Instructions for the task: Put the text lines from the records into a Markdown table with the columns Row and Line, numbering each row and omitting blank lines. Cover all of the records, and leave the pictures out of the table.

Page images and extracted text
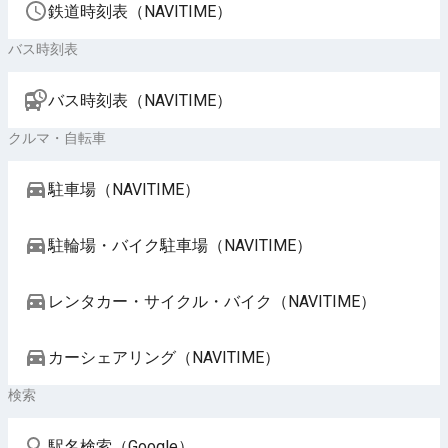
鉄道時刻表（NAVITIME）
バス時刻表
バス時刻表（NAVITIME）
クルマ・自転車
駐車場（NAVITIME）
駐輪場・バイク駐車場（NAVITIME）
レンタカー・サイクル・バイク（NAVITIME）
カーシェアリング（NAVITIME）
検索
駅名検索（Google）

Expected answer:
| Row | Line |
|---|---|
| 1 | 鉄道時刻表（NAVITIME） |
| 2 | バス時刻表 |
| 3 | バス時刻表（NAVITIME） |
| 4 | クルマ・自転車 |
| 5 | 駐車場（NAVITIME） |
| 6 | 駐輪場・バイク駐車場（NAVITIME） |
| 7 | レンタカー・サイクル・バイク（NAVITIME） |
| 8 | カーシェアリング（NAVITIME） |
| 9 | 検索 |
| 10 | 駅名検索（Google） |